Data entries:
——————
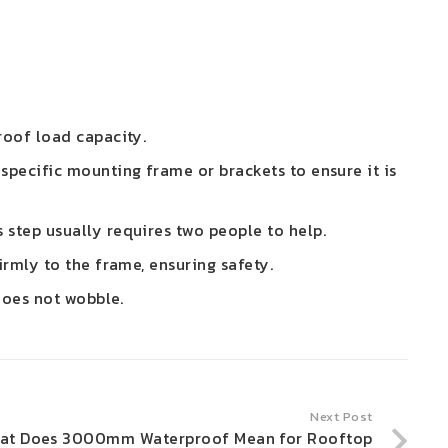
roof load capacity.
 specific mounting frame or brackets to ensure it is
 step usually requires two people to help.
irmly to the frame, ensuring safety.
 does not wobble.
Next Post
at Does 3000mm Waterproof Mean for Rooftop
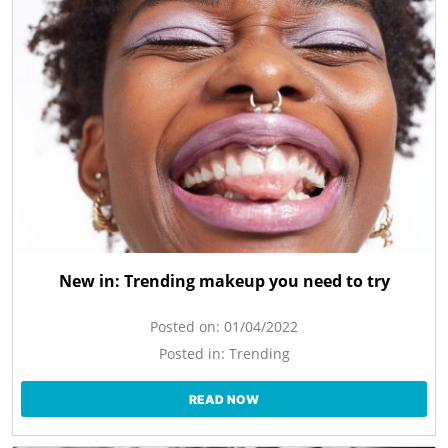
New in: Trending makeup you need to try
Posted on:
01/04/2022
Posted in:
Trending
READ NOW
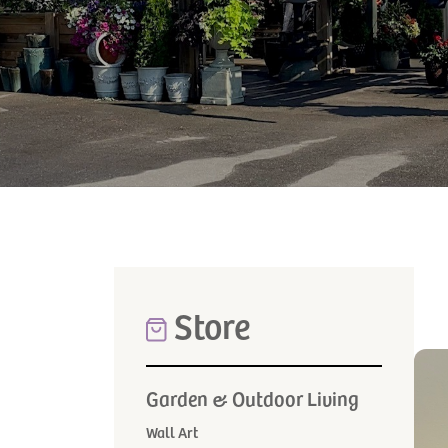
Store
Garden & Outdoor Living
Wall Art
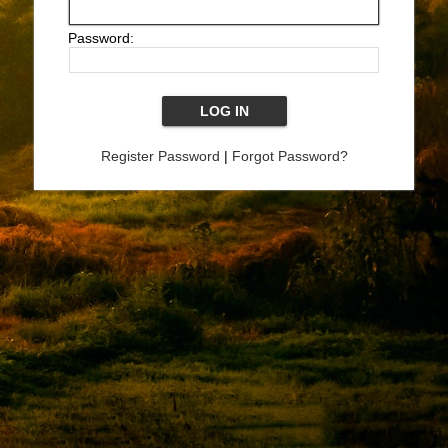
Password:
Register Password
|
Forgot Password?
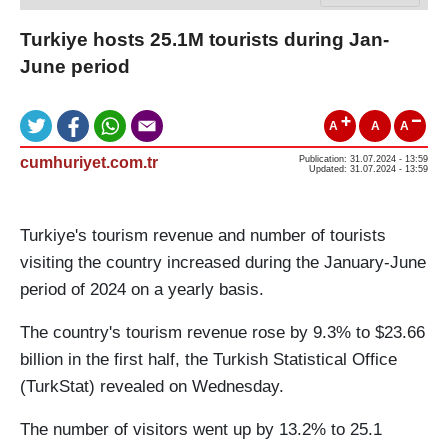
Turkiye hosts 25.1M tourists during Jan-
June period
A
A
A
cumhuriyet.com.tr
Publication: 31.07.2024 - 13:59
Updated: 31.07.2024 - 13:59
Turkiye's tourism revenue and number of tourists
visiting the country increased during the January-June
period of 2024 on a yearly basis.
The country's tourism revenue rose by 9.3% to $23.66
billion in the first half, the Turkish Statistical Office
(TurkStat) revealed on Wednesday.
The number of visitors went up by 13.2% to 25.1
——————
* PROBLEM STATEMENT
Exactly as written, please copy out the whole set of records, skipping images.

* FINISHED EXERCISE
roof load capacity.
 specific mounting frame or brackets to ensure it is
 step usually requires two people to help.
irmly to the frame, ensuring safety.
 does not wobble.
Next Post
at Does 3000mm Waterproof Mean for Rooftop
New in: Trending makeup you need to try
Posted on:
01/04/2022
Posted in:
Trending
READ NOW
Store
Garden & Outdoor Living
Wall Art
Password:
Register Password
|
Forgot Password?
Turkiye hosts 25.1M tourists during Jan-
June period
A
A
A
cumhuriyet.com.tr
Publication: 31.07.2024 - 13:59
Updated: 31.07.2024 - 13:59
Turkiye's tourism revenue and number of tourists
visiting the country increased during the January-June
period of 2024 on a yearly basis.
The country's tourism revenue rose by 9.3% to $23.66
billion in the first half, the Turkish Statistical Office
(TurkStat) revealed on Wednesday.
The number of visitors went up by 13.2% to 25.1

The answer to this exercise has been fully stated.